We collected and tagged datasets of thousands of filler words and filled pauses from real-world speech. Using this we built a system which detects filler words in realtime and has state of the art accuracy of 92%! Now we can even figure out if the word “like” is used appropriately or as a filler word.

3) Facial Expressions:

Along with verbal communication, we realized an essential part of communication is also your non-verbals. Your hand gestures and body language play a very important role in how your message is perceived. However, we also saw an increasing shift of day to day communication in teams from in-person meetings to video conferencing systems. This led us to focus our efforts on facial expression feedback. There has been extensive research on the impact of positive facial expressions on the receptivity of your message, and quite often in web-calls, we end up not smiling enough.

We used advanced machine learning to train models to detect facial expressiveness with a state of the art 88% accuracy. We map various emotions to figure out if your emotions were positive, neutral or negative.

4) Energy

We’ve all been to conferences where an incredibly dull speaker takes the podium and makes every minute seem like an hour. The speaker may have great content, but the inability to express it kills the speaker’s (and their organization’s) credibility instantly. So it was critical for us to give feedback on a speaker’s energy variation. Technically it was a fascinating problem to solve. How do we figure out if a person sounds monotone? And how do we provide feedback to help a person improve?

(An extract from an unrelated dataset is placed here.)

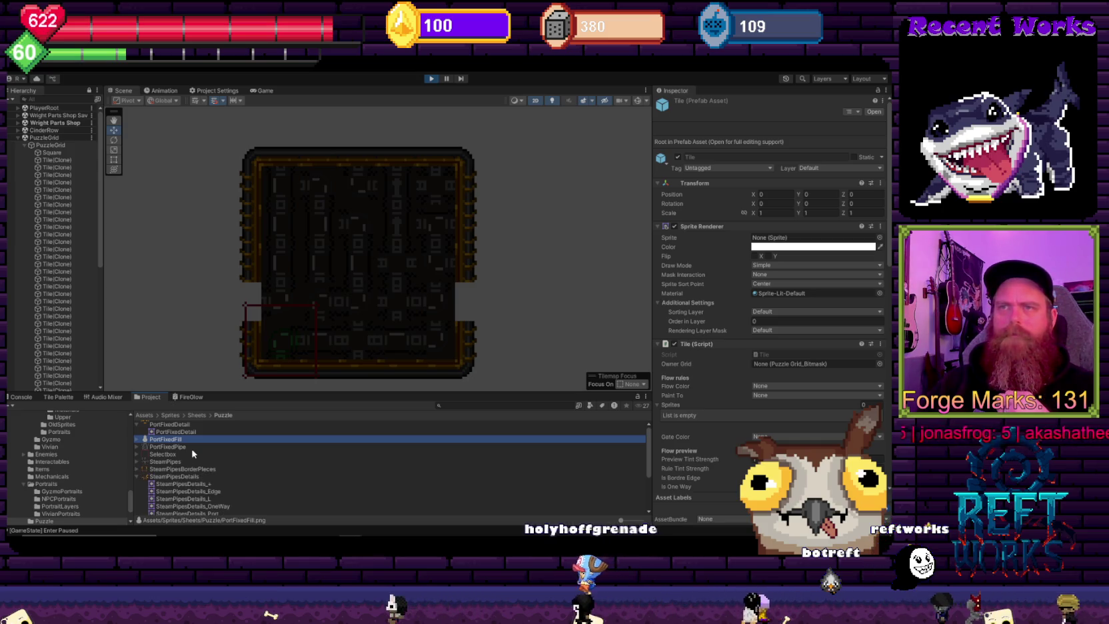
click(174, 470)
click(171, 455)
click(171, 460)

Our first approach led us to create a “pitch + volume” based system to detect the perceived energy of a system. This allowed us to measure energy variation on a speech by speech basis and give both positive and negative feedback on their energy variation.

5) Feedback

With all of this data, we needed to figure out a way to give a user digestible bite-sized feedback. And in order for feedback to be effective, you have to give both positive and negative feedback. We thus built a unique natural language generation engine which crunches all of Orai’s AI-driven speech analysis and provides human-like feedback every time you practice on Orai. We also added support for 10 different English accents so that people from diverse parts of the world are able to get the most out of Orai. And along with that, we were able to package everything in such a way that >95% of recordings done on Orai returned results within 10 seconds of a user tapping the stop button.

P.S: Over time we’ve also added feedback on spoken clarity and use of pauses. Both of these came as suggestions from users and are proving to be strong feedback metrics. We’re also working on a lot of exciting new feedback areas which we believe will us help speakers around the world become even more confident in their communication.